» **DOCUMENT TEXT**

Yes, Karen, I know. The adjustments I talked about in my last post ought to bring the boseband up higher on the face.
I just put the halter on Pan for a minute to get the pics, to give you guys an idea of what it was. It's still raining outside so pan was in no mood to sit still so I could adjust the fit LOL.
I'll get better pics later.


----------



## sweetgoats (Oct 18, 2007)

I get mine at caprine spuuly.

They have the Extra small halters, they work on my Cashmere that are only about 6 months old, so they have them that small to Large.

They are GREAT.

http://www.caprinesupply.com/nylon-halter.html

Also, no i never ever leave them on the goats, they are only for walking and showing.

No they HATE them at first but they get use to them pretty fast.


----------



## Zarafia (Mar 25, 2012)

Heres a couple pics od the halter adjusted to fit better.


----------



## sweetgoats (Oct 18, 2007)

» **RECORD SET**
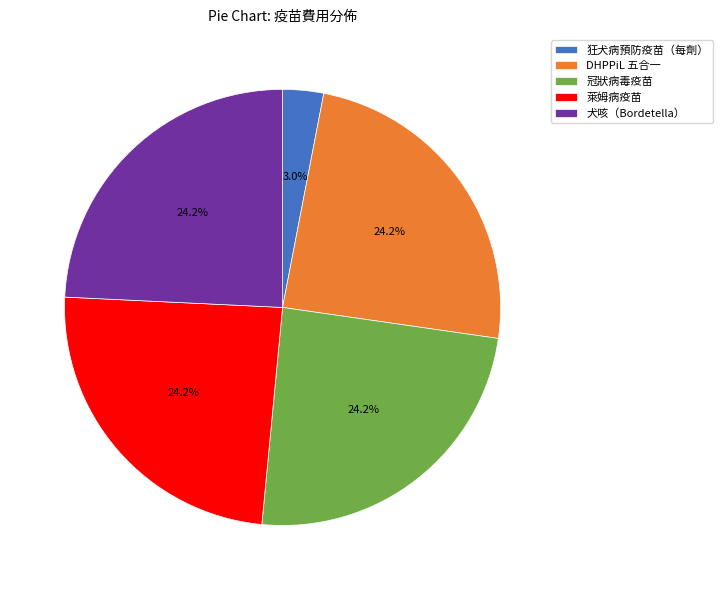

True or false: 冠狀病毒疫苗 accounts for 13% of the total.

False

...

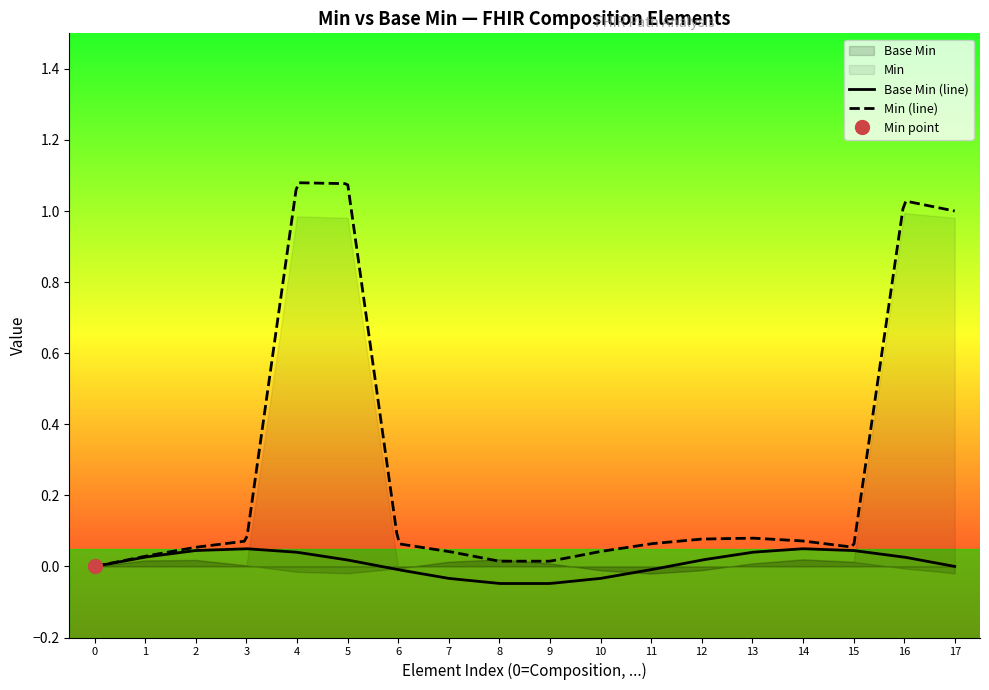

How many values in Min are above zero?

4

» **WORK INSTRUCTIONS**
Please carry on the forum thread about goat halters from the point where it stops. The records stand apart from the goat halter thread.

» **REPLY TO THE EXERCISE**
It should he at the top of his head behind his ears, he will like it a lot better there


----------



## Zarafia (Mar 25, 2012)

sweetgoats said:


> It should he at the top of his head behind his ears, he will like it a lot better there


Thanks! Will do .


----------



## craftEcowgirl (Oct 4, 2013)

So, I should be able to use halter on young goats? What about ages 2-3 months old?


----------



## sweetgoats (Oct 18, 2007)

I put my babies in halters. I shoe when at two months in a halter but that is Cashmere. Not all breeds show in halters.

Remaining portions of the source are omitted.